## WORK REQUIRED
Please report each line in the material below that includes "lines".

## PROVIDED RECORDS
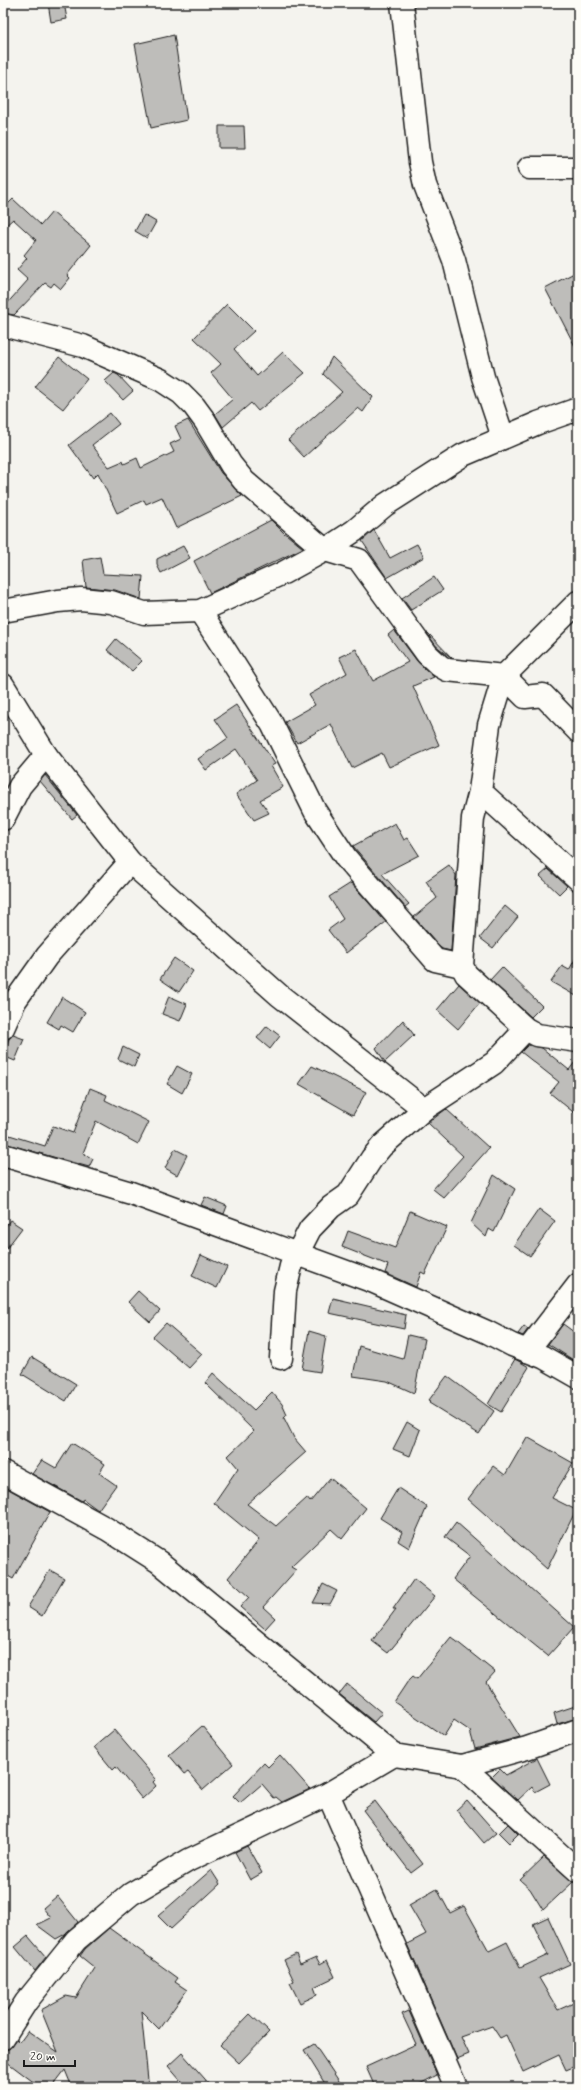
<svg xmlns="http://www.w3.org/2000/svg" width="581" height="2090" font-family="Mynerve,sans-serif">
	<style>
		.building { fill: #bebdba; stroke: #1c1c1c }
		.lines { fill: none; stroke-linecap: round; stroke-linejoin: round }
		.minor-casing { stroke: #1c1c1c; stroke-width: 25 }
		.minor { stroke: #fdfcf7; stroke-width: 22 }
	</style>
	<rect width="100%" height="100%" fill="#f4f3ee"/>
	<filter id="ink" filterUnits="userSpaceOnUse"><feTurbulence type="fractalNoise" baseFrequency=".025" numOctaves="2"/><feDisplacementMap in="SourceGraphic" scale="8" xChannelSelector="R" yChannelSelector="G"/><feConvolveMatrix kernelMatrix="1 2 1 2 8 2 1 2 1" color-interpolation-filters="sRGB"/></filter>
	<g filter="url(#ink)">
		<g class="building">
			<polygon points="48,3 64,3 67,19 51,22"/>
			<polygon points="174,35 187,120 151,128 135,44"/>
			<polygon points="219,126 244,126 245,148 219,148"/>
			<polygon points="13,199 41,225 52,212 91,245 67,275 70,278 61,289 54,283 51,287 45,283 14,315 3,313 3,308 28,280 17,270 27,258 24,255 36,240 13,219 3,228 3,209"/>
			<polygon points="144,215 156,222 147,238 135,231"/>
			<polygon points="578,271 578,352 545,288"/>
			<polygon points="227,304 254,331 234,349 257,376 283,352 305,373 258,411 251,403 223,427 215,414 233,399 211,373 221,364 194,338"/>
			<polygon points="59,357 87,379 63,409 35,387"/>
			<polygon points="332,357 373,397 363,412 358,408 304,457 288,440 342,392 323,374"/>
			<polygon points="114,373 118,375 133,391 123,400 105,381"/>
			<polygon points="110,413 119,424 92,445 109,467 123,461 124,464 137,458 141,468 174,452 170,444 181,439 175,426 188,420 221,473 242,496 176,528 162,497 146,504 144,500 117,513 98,473 93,478 69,445"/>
			<polygon points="271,520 285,534 286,534 303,548 210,593 194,561"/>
			<polygon points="374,530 390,558 417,544 424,557 387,578 362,541"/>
			<polygon points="183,546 190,558 161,573 157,565 157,559"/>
			<polygon points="100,557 103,574 143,576 141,599 115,590 86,587 83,560"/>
			<polygon points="434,577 443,590 411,610 402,598"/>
			<polygon points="394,630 417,661 434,677 413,686 439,745 389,767 382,753 352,768 331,724 297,743 285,722 315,705 309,695 347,673 339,657 356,649 373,681 408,662 388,635"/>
			<polygon points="427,633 428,633 452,658 436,646"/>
			<polygon points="116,639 142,661 132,671 107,650"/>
			<polygon points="236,705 275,764 271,766 283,787 260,800 269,813 254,820 236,794 257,780 236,749 206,770 198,759 228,738 215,719"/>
			<polygon points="45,775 77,815 72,819 40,781"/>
			<polygon points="395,823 404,840 408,838 419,855 382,874 409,904 405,907 353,846"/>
			<polygon points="449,865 456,875 451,951 442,949 414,917 437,898 426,881"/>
			<polygon points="548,869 567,886 559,894 540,876"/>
			<polygon points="351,883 386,922 346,953 328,930 343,919 329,897"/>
			<polygon points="505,906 518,917 493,948 480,938"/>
			<polygon points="578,954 578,997 551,982 562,966 569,970"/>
			<polygon points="174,958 193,971 179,992 160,979"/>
			<polygon points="502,967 542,1006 531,1017 490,980"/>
			<polygon points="459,984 480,1003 458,1029 437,1010"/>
			<polygon points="169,996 187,1004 180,1021 162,1014"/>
			<polygon points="62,997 85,1012 73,1032 61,1025 59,1029 47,1022"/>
			<polygon points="403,1020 414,1035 385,1062 376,1048"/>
			<polygon points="267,1026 280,1036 270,1049 257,1038"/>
			<polygon points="13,1035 24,1039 15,1061 3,1056 9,1039"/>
			<polygon points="528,1045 542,1048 569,1070 578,1058 578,1116 550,1093 559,1082 521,1052"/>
			<polygon points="123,1047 139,1055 134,1067 118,1059"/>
			<polygon points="177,1066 192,1074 182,1093 167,1084"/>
			<polygon points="312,1066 366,1092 353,1115 299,1084"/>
			<polygon points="90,1088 107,1095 105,1100 149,1122 138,1144 96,1121 83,1153 93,1159 89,1167 3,1143 3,1133 45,1146 53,1126 73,1133"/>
			<polygon points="446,1109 489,1148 444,1198 433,1189 463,1156 428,1123"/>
			<polygon points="175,1149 187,1155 177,1175 165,1168"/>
			<polygon points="494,1175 515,1189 494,1232 489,1229 486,1237 471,1223"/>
			<polygon points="205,1197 227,1206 224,1214 201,1205"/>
			<polygon points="539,1209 555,1221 530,1256 514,1245"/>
			<polygon points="410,1211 447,1227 425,1274 421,1272 416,1287 385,1273 388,1265 342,1247 348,1231 395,1248"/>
			<polygon points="10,1220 22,1228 3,1253 3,1230"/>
			<polygon points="201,1255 227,1267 217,1288 192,1276"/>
			<polygon points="138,1291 160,1311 150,1322 128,1302"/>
			<polygon points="333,1298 406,1315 404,1329 329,1313"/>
			<polygon points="166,1323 202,1354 189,1368 153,1337"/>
			<polygon points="563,1324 578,1335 578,1363 548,1344"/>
			<polygon points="524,1326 528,1329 523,1336 518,1334"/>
			<polygon points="309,1331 326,1336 320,1372 302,1369"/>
			<polygon points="408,1335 425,1339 414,1393 387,1381 353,1376 359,1346 403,1359"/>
			<polygon points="32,1357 76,1384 66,1401 22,1374"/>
			<polygon points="515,1359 529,1367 501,1412 488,1404"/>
			<polygon points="213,1373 254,1410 272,1392 282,1404 287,1415 284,1418 294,1438 306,1452 247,1504 276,1526 307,1498 310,1502 330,1478 366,1508 342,1539 331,1529 291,1567 296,1570 263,1607 275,1618 265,1629 240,1607 249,1597 228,1578 259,1540 214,1503 238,1468 228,1456 254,1431 205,1383"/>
			<polygon points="447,1376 494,1411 479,1434 429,1403 431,1401 429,1400"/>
			<polygon points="407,1422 420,1430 410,1456 393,1449"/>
			<polygon points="527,1437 573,1463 552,1498 576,1510 547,1569 468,1499 493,1466 505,1475"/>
			<polygon points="72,1443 105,1464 99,1473 116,1485 98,1510 83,1499 82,1501 32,1474 42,1460 56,1468"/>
			<polygon points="3,1486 50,1512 13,1579 3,1573"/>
			<polygon points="398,1488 427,1507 409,1548 398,1541 402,1532 380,1518"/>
			<polygon points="456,1522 574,1627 548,1656 453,1579 470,1556 445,1537"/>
			<polygon points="50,1570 64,1578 42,1616 28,1607"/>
			<polygon points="414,1579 435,1596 388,1653 372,1641 396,1609 393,1609"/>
			<polygon points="323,1584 337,1591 330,1604 313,1603"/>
			<polygon points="451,1637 495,1672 486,1682 520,1737 475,1749 470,1731 454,1720 444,1736 394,1702 408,1681 413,1676 417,1679"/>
			<polygon points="347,1684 382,1713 374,1722 339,1694"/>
			<polygon points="578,1705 578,1718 557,1724 554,1713"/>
			<polygon points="202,1726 233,1764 203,1790 188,1772 185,1774 169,1755"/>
			<polygon points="114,1730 156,1779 153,1782 156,1786 142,1799 116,1767 113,1770 94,1747"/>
			<polygon points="280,1755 310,1789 282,1802 276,1797 274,1798 262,1784 240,1803 233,1796 264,1763 268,1767"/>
			<polygon points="537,1758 550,1784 535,1792 532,1787 518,1800 492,1777 500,1769 506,1775"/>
			<polygon points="467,1800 496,1833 484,1843 456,1810"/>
			<polygon points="375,1801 423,1864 411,1873 363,1810"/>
			<polygon points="508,1824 518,1834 509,1843 499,1833"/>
			<polygon points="247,1846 262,1873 250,1880 235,1852"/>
			<polygon points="544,1857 573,1882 543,1910 530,1889 520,1880"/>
			<polygon points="211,1870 220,1884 171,1929 158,1916"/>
			<polygon points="437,1889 450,1913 464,1906 489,1951 507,1942 520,1968 548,1955 533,1924 548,1917 570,1964 539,1978 558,2010 578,2001 578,2065 566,2070 559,2055 523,2072 506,2035 500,2038 492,2026 461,2037 469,2054 457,2059 407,1944 426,1934 409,1905"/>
			<polygon points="57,1896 78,1922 65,1934 56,1939 37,1925 51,1918 43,1908"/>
			<polygon points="109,1928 178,1978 175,1982 187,1990 159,2029 141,2011 148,2080 143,2087 72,2087 65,2070 52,2087 40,2087 3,2059 3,2050 9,2049 17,2039 20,2042 28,2031 58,2052 41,2010 66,1996 76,1998 95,1968 80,1956 85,1949"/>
			<polygon points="28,1936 46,1957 35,1971 15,1947"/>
			<polygon points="296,1954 300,1964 316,1957 320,1964 327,1960 335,1977 314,1987 317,1995 300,2003 290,1983 294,1981 284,1960"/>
			<polygon points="409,2011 437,2075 414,2087 375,2087 366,2067 416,2044 402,2014"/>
			<polygon points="250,2014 269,2032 239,2063 220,2045"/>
			<polygon points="314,2044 343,2087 327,2087 304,2050"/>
			<polygon points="182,2053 212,2087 186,2087 168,2066"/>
		</g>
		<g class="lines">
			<g class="minor-casing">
				<g id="minor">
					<polyline points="402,3 420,162 425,185 454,260 483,377 503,437"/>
					<polyline points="529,168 578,168"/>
					<polyline points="3,325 83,346 161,380 181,393 194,406 205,421 231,465 244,481 325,550 359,560 427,654 440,666 447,670 504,676 525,697 543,695 578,731"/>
					<polyline points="578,602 504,676 489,725 480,791 473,818 462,966 466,974 526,1029 537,1035 578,1041"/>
					<polyline points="3,611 58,601 81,599 111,602 144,613 200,611 283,573 325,550 354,531 385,505 463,455 538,423 578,409"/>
					<polyline points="200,611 272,724 315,811 346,858 435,960 462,966"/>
					<polyline points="3,685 46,755 130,862 279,995 424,1109"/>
					<polyline points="480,791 578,879"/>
					<polyline points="3,819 20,786 46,755"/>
					<polyline points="3,1028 15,1001 47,956 130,862"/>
					<polyline points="3,1155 131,1193 374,1282 487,1332 512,1345 543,1357 578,1377"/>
					<polyline points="527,1351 578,1285"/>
					<polyline points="281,1358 285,1291 291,1266 310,1229 331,1207 348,1195 372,1158 382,1146 424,1109 494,1063 526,1029"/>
					<polyline points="3,1472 107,1529 159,1562 394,1755 462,1766 527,1748 578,1730"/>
					<polyline points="462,1766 578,1871"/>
					<polyline points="328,1794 456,2087"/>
					<polyline points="3,2038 26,2002 76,1940 131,1894 189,1860 328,1794 394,1755"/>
				</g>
			</g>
			<use href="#minor" class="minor"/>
		</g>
	</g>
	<rect width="581" height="2090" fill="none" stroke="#fdfcf7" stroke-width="16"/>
	<rect x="8" y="8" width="565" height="2074" fill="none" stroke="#1c1c1c" stroke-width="1.5" filter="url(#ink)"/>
	<path d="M24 2060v6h51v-6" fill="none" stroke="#1c1c1c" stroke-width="2"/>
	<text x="30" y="2060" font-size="12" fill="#1c1c1c" stroke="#fdfcf7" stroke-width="3" paint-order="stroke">20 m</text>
</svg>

## WRITTEN RESPONSE
		.lines { fill: none; stroke-linecap: round; stroke-linejoin: round }
		<g class="lines">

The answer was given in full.